→ **Отрывок статьи**
>>>

Сообщество «Салон» 11:28 29 января 2021

Прыжок в будущее

Экспозиция «ВХУТЕМАС 100. Школа авангарда» вновь открыта в Музее Москвы

«Только тот коммунист истый,

кто мосты к отступлению сжёг.

Довольно шагать, футуристы,

в будущее прыжок!»

Владимир Маяковский.

Остап Бендер, собираясь проникнуть на агитационный пароход «Скрябин», вдохновенно трепался, что окончил Вхутемас. Довольно скоро великого комбинатора и его подручного – Кису выкинули за альтернативную трактовку и смелое видение, однако, аббревиатура Вхутемас произвела нужное впечатление, что и позволило охотникам за бриллиантами немного отдохнуть в комфортабельной каюте.

Позже – в «Золотом телёнке» - Бендер встретил уже настоящего мастера, да ещё и секретаря изо-коллектива железнодорожных художников – грека Перикла Фемиди, коего полюбила спортивная дева Зося Синицкая. Волнующая беседа происходила в «Учебно‑показательном пищевом комбинате ФЗУ при Черноморской академии пространственных искусств». Пространственные искусства –очень толстый (sic!) намёк на Вхутемас, и первые читатели дилогии о «рыцаре, лишённым наследства советской властью» ловили эту иронию.

В ноябре 2020 года исполнилось ровно сто лет Вхутемасу – кузнице младых творческих сил, и Музей Москвы отметил событие уникальной экспозицией. Увы, анти-ковидные меры столичного градоначальства оказались столь «глубинно-мудрыми», что культурные учреждения закрылись на долгий срок, а рестораны и торгово-развлекательные вертепы лишь натянули маски с перчатками. В январе 2021 года экспозиция «ВХУТЕМАС 100. Школа авангарда» вновь заработала и её продлили до 11 апреля.

<<<

→ **Набор данных**

>>>

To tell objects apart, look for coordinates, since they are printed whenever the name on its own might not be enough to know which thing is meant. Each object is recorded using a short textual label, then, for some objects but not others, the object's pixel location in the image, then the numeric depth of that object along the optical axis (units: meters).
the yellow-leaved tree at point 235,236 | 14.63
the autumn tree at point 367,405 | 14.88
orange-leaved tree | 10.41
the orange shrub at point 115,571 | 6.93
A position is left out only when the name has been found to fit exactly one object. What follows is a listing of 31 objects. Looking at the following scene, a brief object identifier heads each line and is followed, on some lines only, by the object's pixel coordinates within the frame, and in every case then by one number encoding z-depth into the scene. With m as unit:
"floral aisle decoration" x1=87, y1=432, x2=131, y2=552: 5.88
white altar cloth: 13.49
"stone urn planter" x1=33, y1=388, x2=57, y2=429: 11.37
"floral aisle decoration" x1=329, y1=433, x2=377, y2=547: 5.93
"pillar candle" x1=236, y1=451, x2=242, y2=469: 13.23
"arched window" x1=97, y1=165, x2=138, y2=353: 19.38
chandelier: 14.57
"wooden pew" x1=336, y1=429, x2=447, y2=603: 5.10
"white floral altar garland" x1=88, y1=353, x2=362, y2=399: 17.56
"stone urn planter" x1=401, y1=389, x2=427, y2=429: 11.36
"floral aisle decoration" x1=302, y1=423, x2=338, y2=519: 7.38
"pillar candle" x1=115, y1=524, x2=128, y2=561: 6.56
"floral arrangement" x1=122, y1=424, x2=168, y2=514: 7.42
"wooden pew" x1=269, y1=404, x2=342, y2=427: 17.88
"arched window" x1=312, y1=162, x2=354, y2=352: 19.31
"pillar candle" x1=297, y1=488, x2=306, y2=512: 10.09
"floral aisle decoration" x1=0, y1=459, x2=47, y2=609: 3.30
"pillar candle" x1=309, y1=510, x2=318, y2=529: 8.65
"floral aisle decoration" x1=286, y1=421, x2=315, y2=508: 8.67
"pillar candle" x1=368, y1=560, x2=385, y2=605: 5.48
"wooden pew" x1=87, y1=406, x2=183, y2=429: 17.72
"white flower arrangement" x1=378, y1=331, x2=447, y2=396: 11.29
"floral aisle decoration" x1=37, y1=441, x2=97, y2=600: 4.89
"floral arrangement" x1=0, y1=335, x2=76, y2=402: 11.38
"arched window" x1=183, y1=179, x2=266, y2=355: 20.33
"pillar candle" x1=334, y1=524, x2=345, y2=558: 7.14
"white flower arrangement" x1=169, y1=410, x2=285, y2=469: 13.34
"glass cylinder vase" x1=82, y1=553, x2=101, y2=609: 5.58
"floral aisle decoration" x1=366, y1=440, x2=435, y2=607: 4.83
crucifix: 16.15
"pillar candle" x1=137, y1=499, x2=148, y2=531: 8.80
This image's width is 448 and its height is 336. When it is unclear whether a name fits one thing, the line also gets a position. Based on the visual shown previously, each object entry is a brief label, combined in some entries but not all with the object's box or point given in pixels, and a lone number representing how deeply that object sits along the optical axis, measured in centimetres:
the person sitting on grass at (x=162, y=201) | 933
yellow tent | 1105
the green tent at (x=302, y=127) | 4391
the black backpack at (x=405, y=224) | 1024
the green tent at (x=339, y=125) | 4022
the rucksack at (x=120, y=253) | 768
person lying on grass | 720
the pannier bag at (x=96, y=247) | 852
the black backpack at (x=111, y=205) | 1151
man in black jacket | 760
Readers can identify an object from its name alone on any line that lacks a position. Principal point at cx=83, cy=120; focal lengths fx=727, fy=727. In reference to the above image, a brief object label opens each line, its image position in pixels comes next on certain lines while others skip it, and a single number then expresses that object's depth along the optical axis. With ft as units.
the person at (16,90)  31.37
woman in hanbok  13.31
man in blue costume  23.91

<<<
>>>

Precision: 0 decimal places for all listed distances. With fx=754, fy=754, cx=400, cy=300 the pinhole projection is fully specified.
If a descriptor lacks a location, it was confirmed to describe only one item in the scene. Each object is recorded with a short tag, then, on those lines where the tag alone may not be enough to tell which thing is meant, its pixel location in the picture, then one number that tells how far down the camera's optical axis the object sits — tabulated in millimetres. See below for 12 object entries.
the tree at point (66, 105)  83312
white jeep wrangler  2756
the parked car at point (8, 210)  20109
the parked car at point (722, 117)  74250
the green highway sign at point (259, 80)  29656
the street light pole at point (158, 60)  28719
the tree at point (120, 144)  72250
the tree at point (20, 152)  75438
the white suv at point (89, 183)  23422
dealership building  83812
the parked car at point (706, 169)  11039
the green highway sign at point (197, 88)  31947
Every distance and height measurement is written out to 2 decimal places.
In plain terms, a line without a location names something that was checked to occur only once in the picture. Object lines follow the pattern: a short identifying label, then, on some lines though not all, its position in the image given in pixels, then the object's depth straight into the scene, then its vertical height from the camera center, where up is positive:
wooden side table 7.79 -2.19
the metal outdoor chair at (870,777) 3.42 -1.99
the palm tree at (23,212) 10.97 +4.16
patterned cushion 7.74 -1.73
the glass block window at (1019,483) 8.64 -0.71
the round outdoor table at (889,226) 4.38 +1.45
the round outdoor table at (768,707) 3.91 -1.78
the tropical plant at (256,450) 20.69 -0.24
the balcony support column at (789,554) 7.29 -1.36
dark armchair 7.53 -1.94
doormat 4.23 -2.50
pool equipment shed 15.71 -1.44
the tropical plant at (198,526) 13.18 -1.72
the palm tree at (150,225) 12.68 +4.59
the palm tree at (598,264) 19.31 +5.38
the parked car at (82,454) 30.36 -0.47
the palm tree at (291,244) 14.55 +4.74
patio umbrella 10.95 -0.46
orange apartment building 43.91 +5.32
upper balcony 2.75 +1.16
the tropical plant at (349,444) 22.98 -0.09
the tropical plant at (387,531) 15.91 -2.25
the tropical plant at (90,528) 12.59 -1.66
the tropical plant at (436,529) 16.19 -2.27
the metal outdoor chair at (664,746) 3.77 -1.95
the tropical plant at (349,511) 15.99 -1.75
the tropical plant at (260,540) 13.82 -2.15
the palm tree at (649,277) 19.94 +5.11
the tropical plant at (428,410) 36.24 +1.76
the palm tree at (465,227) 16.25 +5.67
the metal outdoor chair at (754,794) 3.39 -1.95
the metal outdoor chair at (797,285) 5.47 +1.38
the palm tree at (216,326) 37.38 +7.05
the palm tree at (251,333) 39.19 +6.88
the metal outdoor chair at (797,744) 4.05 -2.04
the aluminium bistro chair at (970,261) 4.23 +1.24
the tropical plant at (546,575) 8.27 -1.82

<<<
>>>

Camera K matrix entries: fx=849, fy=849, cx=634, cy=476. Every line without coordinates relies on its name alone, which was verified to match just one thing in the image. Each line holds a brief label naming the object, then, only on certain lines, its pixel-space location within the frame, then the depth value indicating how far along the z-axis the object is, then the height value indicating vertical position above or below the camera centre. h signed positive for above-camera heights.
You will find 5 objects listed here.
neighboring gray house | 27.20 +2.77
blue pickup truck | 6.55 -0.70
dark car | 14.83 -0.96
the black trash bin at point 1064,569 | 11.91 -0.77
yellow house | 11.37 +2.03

<<<

→ **Указания к заданиям**
• A. Перепишите без изменений часть статьи о выставке «ВХУТЕМАС 100» в Музее Москвы. Начните с места, где стоят слова «Остап Бендер, собираясь», и остановитесь после слов «в комфортабельной каюте.».
• B. Напишите, что следует дальше в статье о выставке «ВХУТЕМАС 100» в Музее Москвы, начиная сразу после её последнего предложения.

→ **Ваши ответы**
• A.
Остап Бендер, собираясь проникнуть на агитационный пароход «Скрябин», вдохновенно трепался, что окончил Вхутемас. Довольно скоро великого комбинатора и его подручного – Кису выкинули за альтернативную трактовку и смелое видение, однако, аббревиатура Вхутемас произвела нужное впечатление, что и позволило охотникам за бриллиантами немного отдохнуть в комфортабельной каюте.

• B.
Первое, что хочется упомянуть – это креативное, в добром смысле этого слова, оформление проекта. Музей Москвы отличается нетривиальной подачей материала. Пространство играет своеобразную роль гида, уводя по лабиринтам коллективной памяти. Каждый фрагмент выставки – театральная декорация, где мы выступаем то, как зрители, то, как непосредственные участники. Это напоминает постановки Синей Блузы, где публика рассматривалась в качестве со-творческой силы. Перегородки и переходы ассоциируются с конструктивистскими бутафориями Всеволода Мейерхольда. Все наименования отчеканены кричащими буквицами в духе Окон РОСТа. Мы в суровых и жарких 1920-х и наблюдаем не лишь предметы, макеты, эскизы, но и грамотно скомпонованные арт-объекты, становящиеся рассказчиками и живыми свидетелями прошлого.

Итак, Вхутемас - родоначальник дизайнерских направлений, принятых во всём мире, упоминаемый в одном ряду с веймарским Bauhaus, однако, наш вуз был многочисленнее и шире – в плане концепций, воззрений, идеалов. Немцы работали над стилем и современной урбанистической формулой; русские ваяли Будущее. Выставочный массив разделён по главам и вехам – зритель словно бы читает пьесу о насыщенной жизни постреволюционного десятилетия.

Начало - предыстория Вхутемаса и реформа художественного образования. Затем перемещаемся по факультетам-кабинетам - «Пространство», «Объём», «Графика», «Цвет». Вхутемас – это не одно лишь задорное перечёркивание любого прошлого, но и тонкое следование традиции – достаточно увидеть студенческие работы, в которых нет никакого дилетантизма. Это – серьёзнейшая техника рисунка. Отрицание классических догматов – на уровне официальной эстетики - не означало вышвыривание из программы.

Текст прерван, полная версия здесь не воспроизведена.